The Ballad of a Laborer

A three-year guerrilla film made inside Google Street View— tens of millions of views, featured in the V&A's Digital Art survey.

An expanded cinema and land art project produced over three years on Google Street View. Six hundred panoramic images map the previously unseen digital landscape of the Brooklyn Navy Yard, unfolding into an open-ended story of a print laborer lost inside Street View, searching for a way out. Published anonymously, the work garnered tens of millions of views and spread virally after being discovered on Reddit, generating coverage across tabloids and mainstream news. Inspired by the stop-motion logic of Street View and the physical comedy of Jacques Tati, Buster Keaton, and Chaplin, the project applies a Dogma 95 approach to filmmaking in virtual space— treating cartography as narrative and the platform itself as medium. Featured in the V&A Museum publication Digital Art — 1960s to Now, presented as a Screenwalk at Fotomuseum Winterthur and The Photographers Gallery UK, and debuted with Microscope Gallery.

2019–2022

Incidental Container

A group exhibition built entirely on free trials, return policies, and promotional contracts — using commercial infrastructure as artistic medium.

A group exhibition and system of circulation that exploits the loopholes of free trials, promotional contracts, and subscription plans as both medium and structure. The project began in a CubeSmart self-storage unit leased under a "First Month Free" promotion, where works by nine artists — including Molly Soda, Sarah Friend, and Zach Nader — were installed on equipment purchased under fifteen-day return policies. At the halfway point, the physical exhibition was documented as a 360° virtual tour; the HTML code was then sublimated onto fabric and hung inside the unit for the remaining lease term. The coded fabric was sewn into tote bags sold on Metalabel, with profits split among the artists — transforming the container into a purchasable object and a new exhibition of people's things. A second iteration at PWA streamed documentation from a free-trial Dropbox account on monitors also on free trial, continuing the project's logic of provisional infrastructure.

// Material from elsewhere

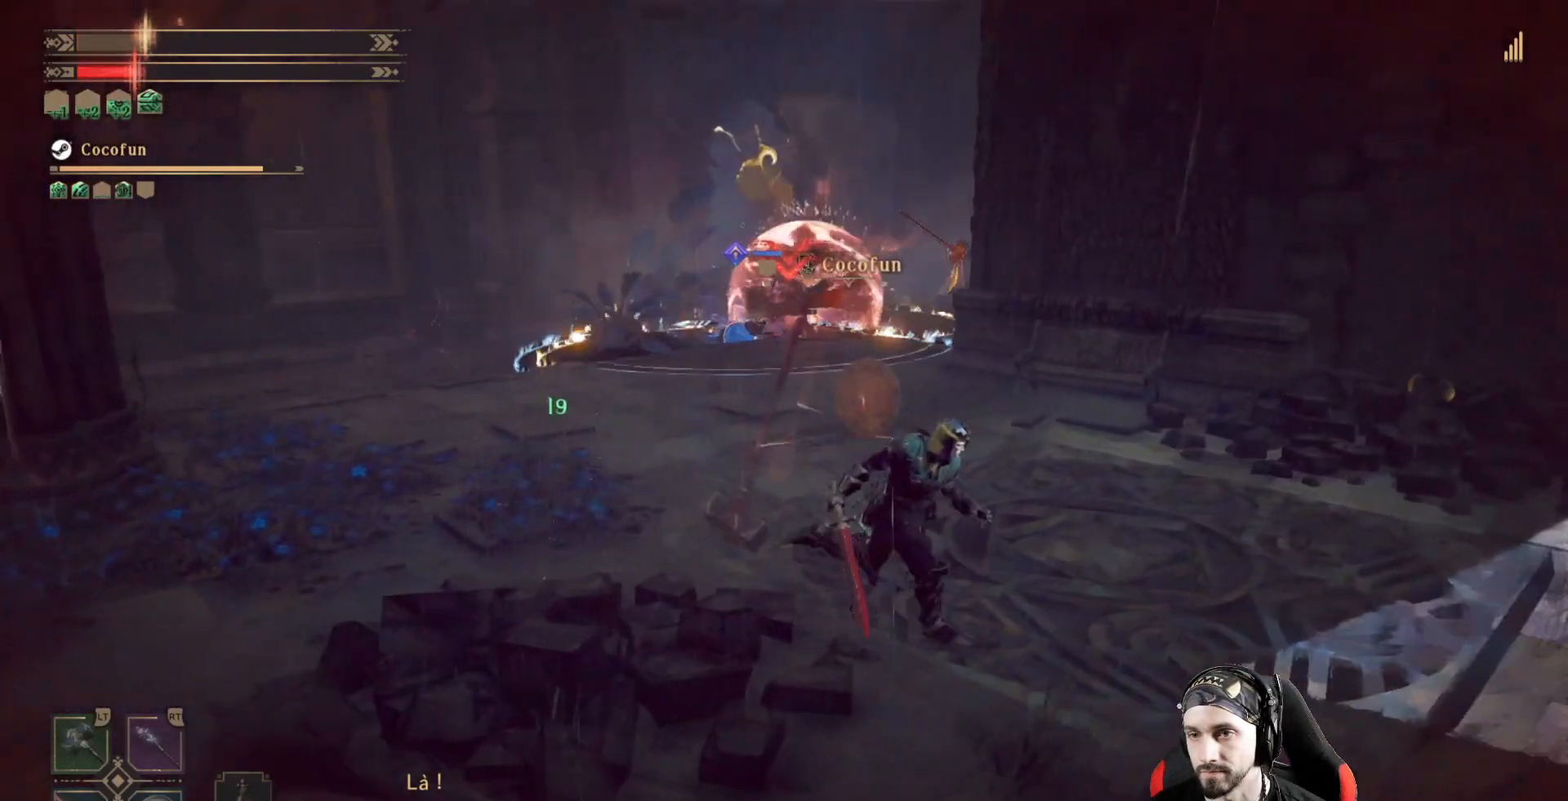
{"buttons": [], "left_stick": "center", "right_stick": "center", "events": [[100, "left_stick", "center"], [133, "right_stick", "center"]]}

Featured in the Brooklyn Rail's Art and Technology section in a piece by Charlotte Kent examining agency, ecological systems, and generative AI.

2024

Baby Event Horizon

A newborn's heartbeat visualized as interactive art, vibe-coded with Claude and presented at Rhizome × Anthropic's Vibe Shift.

An interactive work built entirely through vibe coding with Claude that visualizes the cardiogram of a newborn's heartbeat as beats per minute. The piece imports real cardiac data and translates it into a responsive visual system — turning a biological signal into an inhabitable rhythm. Presented at Rhizome's Vibe Shift at ZeroSpace, Brooklyn, organized in partnership with Anthropic, NEW INC, Onassis ONX, and ZeroSpace.